Heads were not happy with the plan, he said, and OFSTED’s consultation on implementing it was “quite different from consulting teachers about the principle”.

Peter Smith, general secretary of the Association of Teachers and Lecturers, welcomed the consultation. “My understanding is that OFSTED is thinking in terms of a guidance code for heads once inspectors have thrown their brickbats and bouquets,” he said. “That seems to me to be eminently sensible.”

Mr Woodhead said inspection reports would be more helpful to schools, but would become less stressful. There would no longer be a need for schools to burn the midnight oil preparing paperwork. However, reports would show progress within the school, capture the school’s character better, and be more specific. He wanted examples included to show what is meant by “good” or “satisfactory” teaching.

Separate sections on equal opportunities and special needs have been scrapped, but these issues now permeate the framework. For the first time, inspection teams will have to include someone responsible for reporting on equal opportunities, special needs and the education of children whose first language is not English. Inspectors are also told to pay attention to any differences in attainment among different groups and genders.
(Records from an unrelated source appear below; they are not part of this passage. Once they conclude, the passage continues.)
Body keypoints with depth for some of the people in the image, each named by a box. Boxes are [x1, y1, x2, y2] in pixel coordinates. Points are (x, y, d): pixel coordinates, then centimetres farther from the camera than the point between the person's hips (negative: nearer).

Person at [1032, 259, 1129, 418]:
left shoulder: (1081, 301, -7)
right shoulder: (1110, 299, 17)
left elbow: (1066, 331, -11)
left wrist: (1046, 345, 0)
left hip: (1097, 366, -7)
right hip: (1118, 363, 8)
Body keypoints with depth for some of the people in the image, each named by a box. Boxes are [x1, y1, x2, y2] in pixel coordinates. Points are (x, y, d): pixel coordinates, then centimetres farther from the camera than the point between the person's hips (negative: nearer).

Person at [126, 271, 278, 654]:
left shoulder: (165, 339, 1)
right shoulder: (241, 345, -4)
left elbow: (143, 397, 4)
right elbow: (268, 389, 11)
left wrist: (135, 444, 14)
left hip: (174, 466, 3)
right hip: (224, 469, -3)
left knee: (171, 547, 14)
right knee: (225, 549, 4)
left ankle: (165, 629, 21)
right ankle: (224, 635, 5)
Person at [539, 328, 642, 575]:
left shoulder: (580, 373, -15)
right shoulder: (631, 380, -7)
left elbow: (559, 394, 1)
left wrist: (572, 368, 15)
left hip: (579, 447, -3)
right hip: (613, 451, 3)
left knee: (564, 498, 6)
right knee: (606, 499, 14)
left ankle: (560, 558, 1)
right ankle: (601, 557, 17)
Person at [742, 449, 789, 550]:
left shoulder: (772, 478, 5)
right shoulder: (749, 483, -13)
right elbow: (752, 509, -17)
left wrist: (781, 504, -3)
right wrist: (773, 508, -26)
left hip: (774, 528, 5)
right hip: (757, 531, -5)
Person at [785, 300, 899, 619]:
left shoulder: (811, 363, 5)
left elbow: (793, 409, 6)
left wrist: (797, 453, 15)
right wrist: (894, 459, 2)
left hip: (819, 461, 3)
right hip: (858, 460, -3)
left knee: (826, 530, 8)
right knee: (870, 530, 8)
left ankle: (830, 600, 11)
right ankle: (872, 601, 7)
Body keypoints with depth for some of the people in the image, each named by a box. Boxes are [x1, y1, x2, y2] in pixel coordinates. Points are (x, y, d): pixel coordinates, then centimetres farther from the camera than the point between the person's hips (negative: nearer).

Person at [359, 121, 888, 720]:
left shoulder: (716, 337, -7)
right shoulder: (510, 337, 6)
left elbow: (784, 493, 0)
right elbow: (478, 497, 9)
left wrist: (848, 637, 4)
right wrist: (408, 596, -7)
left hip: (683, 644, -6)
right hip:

However, guidance on inspecting the way teachers provide for children of different races and sexes appears to have been watered down despite the overall emphasis on teaching quality stressed by Mr Woodhead.

An earlier draft leaked to The TES said inspectors should judge the extent to which teaching motivates pupils “whatever their ability, ethnicity or gender”, while the final version refers to meeting the needs of “all pupils”, and makes specific reference to special needs and pupils for whom English is a second language.

The change seems inconsistent with other sections. For instance the one on curriculum and assessment includes a reference to the curriculum’s contribution to the educational standards of all pupils, “taking account of their age, attainment, gender, ethnicity, background and special educational need”.

A spokesman for OFSTED said the reference to “all pupils” meant inspectors had to consider the teaching of everyone in the class, and equal opportunities were stressed throughout the document. It “underpins everything”, he said.

Three handbooks and an inspection resource pack are available from HMSO. The handbooks, for nursery and primary, secondary and special schools cost Pounds 9.95 each, or Pounds 22.50 for all three, and come with a copy of the framework. The pack costs Pounds 5.95. The framework is available free of charge from the OFSTED Publications Centre, PO Box 6927, London E3 3NZ.